Using Phonemes in TTS with Meta Voice SDK: Wit.ai, Custom Models, or ONNX in Unity?
Hi all,
I'm working on a Unity project where speech technology is central, and I'm facing a hurdle with Meta's Voice SDK. My primary need is to use phonemes directly for text-to-speech (TTS), but I've found that Wit.ai does not support direct IPA (International Phonetic Alphabet) input or return phoneme-level control for TTS.
Questions & Discussion Points:
- Is there any way to use Wit.ai for phoneme or IPA-based TTS, or is this currently unsupported?
- Are there recommended approaches to integrate speech models based on self-supervised learning (like wav2vec 2.0, HuBERT, or WavLM) with Unity, either alongside or instead of Wit.ai?
- For complete control over TTS—especially for phoneme-level synthesis—would it make sense to bypass Wit.ai entirely and run a model (converted to ONNX) for inference directly inside Unity?
- Have others run into similar limitations, and if so, what workflows or toolchains have worked best for you?

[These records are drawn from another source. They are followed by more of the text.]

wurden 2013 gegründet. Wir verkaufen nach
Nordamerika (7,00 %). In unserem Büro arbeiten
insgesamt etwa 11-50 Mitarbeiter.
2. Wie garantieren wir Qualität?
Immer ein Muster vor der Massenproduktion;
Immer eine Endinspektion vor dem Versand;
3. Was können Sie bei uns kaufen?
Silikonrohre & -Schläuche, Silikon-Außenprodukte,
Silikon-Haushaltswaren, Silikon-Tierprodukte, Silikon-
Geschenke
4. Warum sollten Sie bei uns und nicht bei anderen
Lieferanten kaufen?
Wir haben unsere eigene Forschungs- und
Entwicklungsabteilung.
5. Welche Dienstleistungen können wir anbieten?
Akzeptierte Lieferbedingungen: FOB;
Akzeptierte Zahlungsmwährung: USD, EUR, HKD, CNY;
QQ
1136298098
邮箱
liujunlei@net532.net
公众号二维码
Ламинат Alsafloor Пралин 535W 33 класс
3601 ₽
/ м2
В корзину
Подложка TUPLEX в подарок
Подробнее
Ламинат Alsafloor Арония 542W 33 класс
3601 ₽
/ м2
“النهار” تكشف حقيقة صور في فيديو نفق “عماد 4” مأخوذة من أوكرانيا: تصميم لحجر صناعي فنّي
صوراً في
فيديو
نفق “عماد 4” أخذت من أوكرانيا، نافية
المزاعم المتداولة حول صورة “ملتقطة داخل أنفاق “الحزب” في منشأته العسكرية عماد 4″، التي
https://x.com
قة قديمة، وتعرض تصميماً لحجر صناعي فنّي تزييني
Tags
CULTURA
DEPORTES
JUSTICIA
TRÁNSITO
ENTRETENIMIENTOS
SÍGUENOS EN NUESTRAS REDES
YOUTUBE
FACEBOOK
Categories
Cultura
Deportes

I’d appreciate any advice/examples for integrating more advanced or flexible TTS pipelines into Unity, especially those compatible with IPA/phoneme input or utilizing state-of-the-art self-supervised models.
Thanks!
Phoneme-level TTS control isn’t currently supported by Wit.ai, so using IPA directly isn’t an option there. For more flexibility, many developers choose to run custom models through ONNX inside Unity. This approach allows greater control, especially if you need precise phoneme-level synthesis. Self-supervised models like wav2vec 2.0 or HuBERT can be adapted, but they usually require extra steps for phoneme alignment before integration.